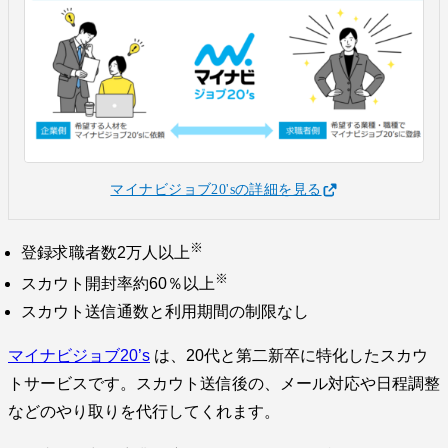
マイナビジョブ20'sの詳細を見る
※
登録求職者数2万人以上
※
スカウト開封率約60％以上
スカウト送信通数と利用期間の制限なし
マイナビジョブ20’s
は、20代と第二新卒に特化したスカウ
トサービスです。スカウト送信後の、メール対応や日程調整
などのやり取りを代行してくれます。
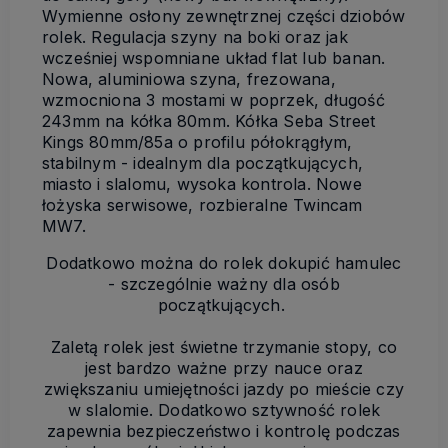
Wymienne osłony zewnętrznej części dziobów
rolek. Regulacja szyny na boki oraz jak
wcześniej wspomniane układ flat lub banan.
Nowa, aluminiowa szyna, frezowana,
wzmocniona 3 mostami w poprzek, długość
243mm na kółka 80mm. Kółka Seba Street
Kings 80mm/85a o profilu półokrągłym,
stabilnym - idealnym dla początkujących,
miasto i slalomu, wysoka kontrola. Nowe
łożyska serwisowe, rozbieralne Twincam
MW7.
Dodatkowo można do rolek dokupić hamulec
- szczególnie ważny dla osób
początkujących.
Zaletą rolek jest świetne trzymanie stopy, co
jest bardzo ważne przy nauce oraz
zwiększaniu umiejętności jazdy po mieście czy
w slalomie. Dodatkowo sztywność rolek
zapewnia bezpieczeństwo i kontrolę podczas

[HOW TO COMPLETE THIS TASK]
Can you transcribe the text from both items above line for line, without the pictures?

[COMPLETED TASK]
マイナビジョブ20'sの詳細を見る
※
登録求職者数2万人以上
※
スカウト開封率約60％以上
スカウト送信通数と利用期間の制限なし
マイナビジョブ20’s
は、20代と第二新卒に特化したスカウ
トサービスです。スカウト送信後の、メール対応や日程調整
などのやり取りを代行してくれます。
Wymienne osłony zewnętrznej części dziobów
rolek. Regulacja szyny na boki oraz jak
wcześniej wspomniane układ flat lub banan.
Nowa, aluminiowa szyna, frezowana,
wzmocniona 3 mostami w poprzek, długość
243mm na kółka 80mm. Kółka Seba Street
Kings 80mm/85a o profilu półokrągłym,
stabilnym - idealnym dla początkujących,
miasto i slalomu, wysoka kontrola. Nowe
łożyska serwisowe, rozbieralne Twincam
MW7.
Dodatkowo można do rolek dokupić hamulec
- szczególnie ważny dla osób
początkujących.
Zaletą rolek jest świetne trzymanie stopy, co
jest bardzo ważne przy nauce oraz
zwiększaniu umiejętności jazdy po mieście czy
w slalomie. Dodatkowo sztywność rolek
zapewnia bezpieczeństwo i kontrolę podczas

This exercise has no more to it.